The spectacle of Maria Miller, the newly appointed Culture Secretary, clambering onto the capacious Jimmy Savile bandwagon to give us the benefit of her immense wisdom has been super-sick-making in a story that’s already quite vomitorial enough.
She is quoted as saying “Following… the revelations that
have emerged… very real concerns are being raised about public trust and
confidence in the BBC.”
How very helpful. Without her contribution, we would never
have worked that out for ourselves: we ought be grateful to her for bringing
such penetrating insight to bear.
But wait a minute. Can you detect a certain whiff of rodent?
The Tories have been making a practice of missing the big targets when they
were offered: just think Murdoch – how wide of the mark were they on that? And they
have freely availed themselves of countless other opportunities to insert foot
in mouth. Railways. Andrew Mitchell. Energy tariffs. Too many to recall.

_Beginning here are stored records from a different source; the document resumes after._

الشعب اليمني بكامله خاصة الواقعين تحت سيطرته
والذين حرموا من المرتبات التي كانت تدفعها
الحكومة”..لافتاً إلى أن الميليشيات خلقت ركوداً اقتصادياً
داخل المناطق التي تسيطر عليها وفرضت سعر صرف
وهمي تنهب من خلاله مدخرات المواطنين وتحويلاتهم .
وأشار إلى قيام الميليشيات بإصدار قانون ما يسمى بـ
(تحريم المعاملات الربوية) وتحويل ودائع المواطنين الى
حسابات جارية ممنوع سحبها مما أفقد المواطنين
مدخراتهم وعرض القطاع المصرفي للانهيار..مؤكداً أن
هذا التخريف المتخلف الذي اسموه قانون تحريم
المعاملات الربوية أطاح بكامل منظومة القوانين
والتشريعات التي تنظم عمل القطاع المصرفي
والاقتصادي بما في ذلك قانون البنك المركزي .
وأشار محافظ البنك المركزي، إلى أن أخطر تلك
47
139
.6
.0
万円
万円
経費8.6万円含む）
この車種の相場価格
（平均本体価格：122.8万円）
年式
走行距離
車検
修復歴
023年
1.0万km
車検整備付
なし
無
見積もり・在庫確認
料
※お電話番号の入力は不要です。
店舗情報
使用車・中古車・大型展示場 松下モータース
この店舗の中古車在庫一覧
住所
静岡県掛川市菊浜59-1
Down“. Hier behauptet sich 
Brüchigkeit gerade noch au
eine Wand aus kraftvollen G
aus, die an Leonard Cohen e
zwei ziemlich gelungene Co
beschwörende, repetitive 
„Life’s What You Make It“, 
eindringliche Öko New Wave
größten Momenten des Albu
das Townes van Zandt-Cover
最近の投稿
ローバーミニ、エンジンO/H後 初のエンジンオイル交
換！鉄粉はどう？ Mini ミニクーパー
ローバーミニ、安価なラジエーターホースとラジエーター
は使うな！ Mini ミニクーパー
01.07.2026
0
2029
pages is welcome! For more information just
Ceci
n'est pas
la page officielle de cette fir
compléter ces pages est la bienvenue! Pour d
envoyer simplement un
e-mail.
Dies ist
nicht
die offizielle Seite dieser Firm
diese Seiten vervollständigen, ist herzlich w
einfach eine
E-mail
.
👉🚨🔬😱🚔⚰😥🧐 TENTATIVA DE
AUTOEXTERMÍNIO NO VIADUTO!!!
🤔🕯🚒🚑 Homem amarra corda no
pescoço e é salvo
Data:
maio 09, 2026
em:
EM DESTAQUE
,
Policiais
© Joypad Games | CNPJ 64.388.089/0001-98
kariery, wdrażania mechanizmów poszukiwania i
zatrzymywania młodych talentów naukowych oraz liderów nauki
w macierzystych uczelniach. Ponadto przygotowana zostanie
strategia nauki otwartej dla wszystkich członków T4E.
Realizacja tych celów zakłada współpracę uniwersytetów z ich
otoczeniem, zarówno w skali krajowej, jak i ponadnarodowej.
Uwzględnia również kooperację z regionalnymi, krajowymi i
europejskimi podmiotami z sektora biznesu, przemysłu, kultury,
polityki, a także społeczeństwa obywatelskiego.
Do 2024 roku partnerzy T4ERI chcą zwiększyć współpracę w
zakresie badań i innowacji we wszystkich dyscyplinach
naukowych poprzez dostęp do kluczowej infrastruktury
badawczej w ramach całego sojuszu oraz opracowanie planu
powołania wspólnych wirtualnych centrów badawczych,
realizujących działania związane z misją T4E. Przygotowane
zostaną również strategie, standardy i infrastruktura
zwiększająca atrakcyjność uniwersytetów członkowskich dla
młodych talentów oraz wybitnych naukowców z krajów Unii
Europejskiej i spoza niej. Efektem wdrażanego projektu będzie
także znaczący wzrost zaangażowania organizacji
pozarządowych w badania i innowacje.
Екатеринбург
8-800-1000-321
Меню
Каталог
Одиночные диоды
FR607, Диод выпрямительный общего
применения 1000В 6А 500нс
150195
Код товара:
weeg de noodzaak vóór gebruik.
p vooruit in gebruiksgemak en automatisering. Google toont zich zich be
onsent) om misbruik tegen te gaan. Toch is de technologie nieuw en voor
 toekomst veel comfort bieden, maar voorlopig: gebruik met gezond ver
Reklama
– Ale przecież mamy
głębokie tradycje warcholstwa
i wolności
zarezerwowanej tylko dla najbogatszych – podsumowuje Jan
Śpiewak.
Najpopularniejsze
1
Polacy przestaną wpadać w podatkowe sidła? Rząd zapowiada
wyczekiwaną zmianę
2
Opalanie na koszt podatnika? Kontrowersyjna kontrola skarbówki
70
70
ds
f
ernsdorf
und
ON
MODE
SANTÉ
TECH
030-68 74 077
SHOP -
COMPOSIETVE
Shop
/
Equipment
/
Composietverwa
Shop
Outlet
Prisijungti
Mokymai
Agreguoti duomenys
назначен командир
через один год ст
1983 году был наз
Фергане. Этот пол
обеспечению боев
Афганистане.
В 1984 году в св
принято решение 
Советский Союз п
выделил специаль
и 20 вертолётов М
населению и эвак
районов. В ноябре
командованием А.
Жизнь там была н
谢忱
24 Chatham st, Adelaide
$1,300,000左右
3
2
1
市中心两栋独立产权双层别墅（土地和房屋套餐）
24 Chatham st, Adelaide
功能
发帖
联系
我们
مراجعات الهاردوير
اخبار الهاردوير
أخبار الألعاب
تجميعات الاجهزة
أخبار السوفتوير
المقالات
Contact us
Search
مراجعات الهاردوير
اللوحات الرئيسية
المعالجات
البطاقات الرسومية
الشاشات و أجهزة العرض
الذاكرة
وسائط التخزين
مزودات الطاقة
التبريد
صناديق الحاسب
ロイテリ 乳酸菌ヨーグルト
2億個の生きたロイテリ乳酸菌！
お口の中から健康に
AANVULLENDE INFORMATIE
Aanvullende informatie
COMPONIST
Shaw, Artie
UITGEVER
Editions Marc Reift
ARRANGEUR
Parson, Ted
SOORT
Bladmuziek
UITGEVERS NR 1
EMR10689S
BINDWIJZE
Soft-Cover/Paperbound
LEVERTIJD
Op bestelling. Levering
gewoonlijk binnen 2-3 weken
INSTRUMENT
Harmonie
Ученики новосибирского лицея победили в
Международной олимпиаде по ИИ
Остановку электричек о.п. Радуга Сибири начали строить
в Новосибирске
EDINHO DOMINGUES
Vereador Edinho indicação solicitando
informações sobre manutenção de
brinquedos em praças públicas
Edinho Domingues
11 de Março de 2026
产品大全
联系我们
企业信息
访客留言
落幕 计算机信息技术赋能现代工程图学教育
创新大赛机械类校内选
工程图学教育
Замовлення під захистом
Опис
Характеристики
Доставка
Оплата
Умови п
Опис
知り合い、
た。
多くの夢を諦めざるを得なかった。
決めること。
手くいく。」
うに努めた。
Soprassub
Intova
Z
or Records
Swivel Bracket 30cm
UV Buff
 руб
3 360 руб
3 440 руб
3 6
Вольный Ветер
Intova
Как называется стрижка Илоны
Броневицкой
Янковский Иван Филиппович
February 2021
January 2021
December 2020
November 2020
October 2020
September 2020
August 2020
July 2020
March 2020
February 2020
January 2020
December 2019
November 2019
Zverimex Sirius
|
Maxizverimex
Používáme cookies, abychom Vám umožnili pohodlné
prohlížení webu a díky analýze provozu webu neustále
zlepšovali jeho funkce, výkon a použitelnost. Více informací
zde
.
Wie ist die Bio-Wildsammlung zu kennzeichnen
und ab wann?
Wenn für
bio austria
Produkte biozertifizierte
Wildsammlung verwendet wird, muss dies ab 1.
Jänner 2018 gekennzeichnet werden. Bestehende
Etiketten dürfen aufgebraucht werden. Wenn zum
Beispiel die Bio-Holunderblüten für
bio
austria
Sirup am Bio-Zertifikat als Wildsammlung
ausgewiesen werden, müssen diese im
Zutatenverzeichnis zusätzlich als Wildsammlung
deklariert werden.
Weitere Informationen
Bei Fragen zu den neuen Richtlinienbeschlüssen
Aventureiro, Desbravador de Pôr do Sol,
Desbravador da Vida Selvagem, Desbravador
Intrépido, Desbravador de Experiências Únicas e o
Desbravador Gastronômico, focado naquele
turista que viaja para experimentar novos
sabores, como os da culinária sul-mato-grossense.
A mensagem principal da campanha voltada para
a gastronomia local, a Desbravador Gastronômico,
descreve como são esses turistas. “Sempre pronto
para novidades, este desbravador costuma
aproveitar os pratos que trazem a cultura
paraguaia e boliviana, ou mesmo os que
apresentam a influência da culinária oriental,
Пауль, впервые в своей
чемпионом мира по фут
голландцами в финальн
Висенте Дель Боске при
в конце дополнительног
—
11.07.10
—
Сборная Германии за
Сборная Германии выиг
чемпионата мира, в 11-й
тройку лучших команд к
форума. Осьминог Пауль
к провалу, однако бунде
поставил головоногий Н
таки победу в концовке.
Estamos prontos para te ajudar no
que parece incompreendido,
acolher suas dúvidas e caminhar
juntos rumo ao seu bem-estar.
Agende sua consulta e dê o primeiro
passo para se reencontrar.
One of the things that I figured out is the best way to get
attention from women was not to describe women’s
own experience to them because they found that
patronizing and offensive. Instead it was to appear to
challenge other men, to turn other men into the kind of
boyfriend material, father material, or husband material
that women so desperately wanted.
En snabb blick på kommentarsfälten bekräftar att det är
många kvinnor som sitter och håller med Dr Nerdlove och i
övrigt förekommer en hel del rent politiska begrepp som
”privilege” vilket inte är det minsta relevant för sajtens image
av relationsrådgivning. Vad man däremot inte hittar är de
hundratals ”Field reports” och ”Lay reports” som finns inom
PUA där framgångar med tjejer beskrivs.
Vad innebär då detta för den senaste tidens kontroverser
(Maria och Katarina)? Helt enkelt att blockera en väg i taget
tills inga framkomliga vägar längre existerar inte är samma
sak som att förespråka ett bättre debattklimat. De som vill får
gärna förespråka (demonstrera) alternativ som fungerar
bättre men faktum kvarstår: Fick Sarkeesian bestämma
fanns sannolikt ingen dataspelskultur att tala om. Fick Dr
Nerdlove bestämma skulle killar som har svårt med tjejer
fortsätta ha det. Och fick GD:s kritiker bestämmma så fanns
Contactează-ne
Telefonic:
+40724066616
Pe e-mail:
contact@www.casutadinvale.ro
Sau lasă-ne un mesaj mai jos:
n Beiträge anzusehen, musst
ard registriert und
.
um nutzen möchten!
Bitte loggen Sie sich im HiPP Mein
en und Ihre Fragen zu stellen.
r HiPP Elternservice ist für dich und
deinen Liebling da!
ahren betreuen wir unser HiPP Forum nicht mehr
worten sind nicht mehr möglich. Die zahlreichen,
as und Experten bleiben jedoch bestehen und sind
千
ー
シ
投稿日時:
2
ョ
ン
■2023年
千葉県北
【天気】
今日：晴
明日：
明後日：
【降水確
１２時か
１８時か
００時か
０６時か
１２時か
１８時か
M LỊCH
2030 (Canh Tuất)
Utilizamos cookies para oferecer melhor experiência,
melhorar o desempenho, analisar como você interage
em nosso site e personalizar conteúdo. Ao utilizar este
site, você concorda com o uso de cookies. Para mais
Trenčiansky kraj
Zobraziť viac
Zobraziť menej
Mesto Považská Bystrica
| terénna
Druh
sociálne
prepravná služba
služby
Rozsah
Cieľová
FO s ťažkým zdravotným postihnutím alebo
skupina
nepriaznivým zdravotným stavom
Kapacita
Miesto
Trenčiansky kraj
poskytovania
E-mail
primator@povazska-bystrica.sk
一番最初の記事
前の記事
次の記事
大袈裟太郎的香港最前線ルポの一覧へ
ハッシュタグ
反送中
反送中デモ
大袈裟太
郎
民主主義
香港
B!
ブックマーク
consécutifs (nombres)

So Jimmy Savile, may he rot in hell, has given them a golden
opportunity (and they’re going to use it) safely to sermonise. It’s got
everything: the moral high ground; the finger-wagging; the chance to bludgeon
the hapless BBC. Other members of the Cabinet must be green with envy that it’s
landed in Maria’s lap, if that’s not too florid a metaphor in this context.
But hang on: she’s not alone. Members of the Commons Select
Committee for Culture, Media and Sport lost no time in feasting on the soon-to-be
corpse of the unfortunate George Entwistle in a gratuitous display of sneering
and oneupmanship that smacks of a release of pent-up frustration: it must be
very cathartic for them to have some other poor bugger to focus on, after all
these years of their own parliamentary, nose-in-trough hanky-panky.
It’s playground bullying and it’s getting more prevalent.
More and more, the Tories seem to be playing the role of the Senior Common Room
bullies – look at them: Osborne, Gove, Hunt, May and the Cameron himself.
Nasty.
But not as nasty as Jimmy Savile (note emphasis on ‘vile’).
Well no, of course not. But, as Maria Miller demonstrates, you can always turn
a vile horror into a golden opportunity, as long as you’re Tory enough.